Dealing with overplotting in a scatter plot
Scatterplot is a good choice for plotting two continuous variable. It helps to visualize any interesting relationship between the two variables. Some of the information however could be masked due to overplotting. Overplotting refers to situation when multiple data points are plotted at the same location on the plot confounding some of the data points. Overplotting can occur due to:
- Large number of data points
- While the scale is continuous, the values available for the variable are actually discrete.
Solution: Choosing more appropriate aesthetics for the point
Solution in these cases is to adjust the aesthetics of the point like color, size and alpha values.
Less number of points
For few hundred points, large size, bright colors and no transparency is useful for the most part. In the following dataset, we have a little over a hundred data points, so we chose dark green solid circle of size 4.
air = datasets::airquality
plt = ggplot(air, aes(Wind, Ozone))
plt + geom_point(color = 'darkgreen', size = 4)

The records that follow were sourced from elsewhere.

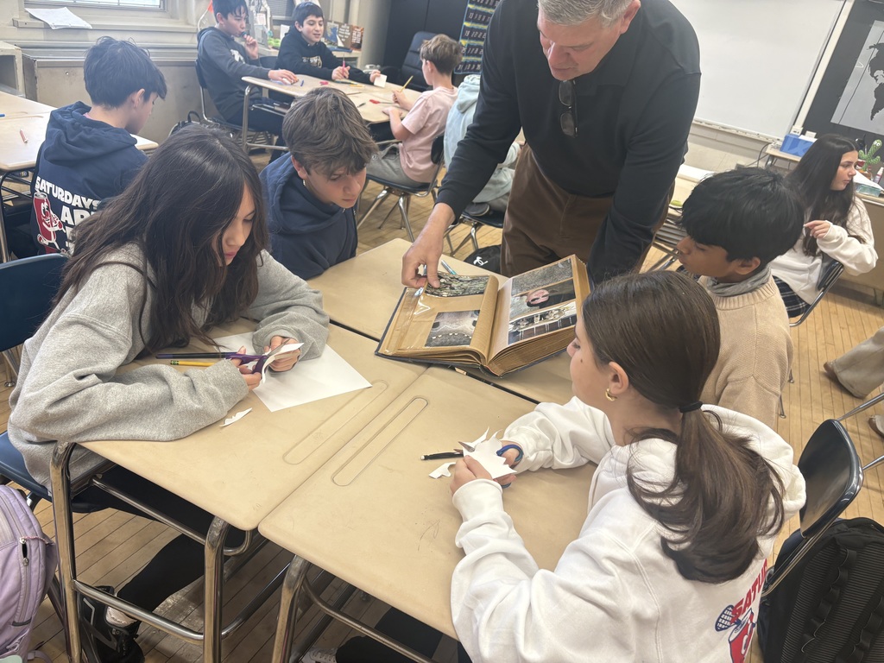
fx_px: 664
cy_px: 332
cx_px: 442
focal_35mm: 26
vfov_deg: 53.1
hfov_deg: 67.3
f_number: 1.6
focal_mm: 5.96
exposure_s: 1/60
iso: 64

For even smaller number of points, I like to use larger circle with darker border and (somewhat) lighter color.
cars = datasets::cars
plt = ggplot(cars, aes(speed, dist))
plt + geom_point(color = 'darkred', size = 3, shape = 21, stroke = 2, fill = 'pink')
Large number of points
In the data below, we have over 20,000 observations, so using solid circles masks most of the data making it harder to see any trend or data density information.
nyc = nycflights13::weather
plt2 = ggplot(nyc, aes(temp, pressure))
plt2 + geom_point(size = 2, shape = 19, alpha = 1, color = 'deepskyblue4')
So we could either set the alpha to a very low value:
plt2 + geom_point(size = 1,alpha = 0.1, color = 'deepskyblue3')
Or just represent data with a dot instead of circle:
plt2 + geom_point(shape = '.', color = 'red')
The above two plots represent the second problem highlighted earlier
with vertical lines showing the discrete steps in temperature. One could
use geom_jitter
to add some noise to the data. Note that this is
purely for visualizing data density and I think it is important to
highlight this if sharing such a visualization with your collaborators
or readers.
plt2 + geom_jitter(shape = '.', color = 'red')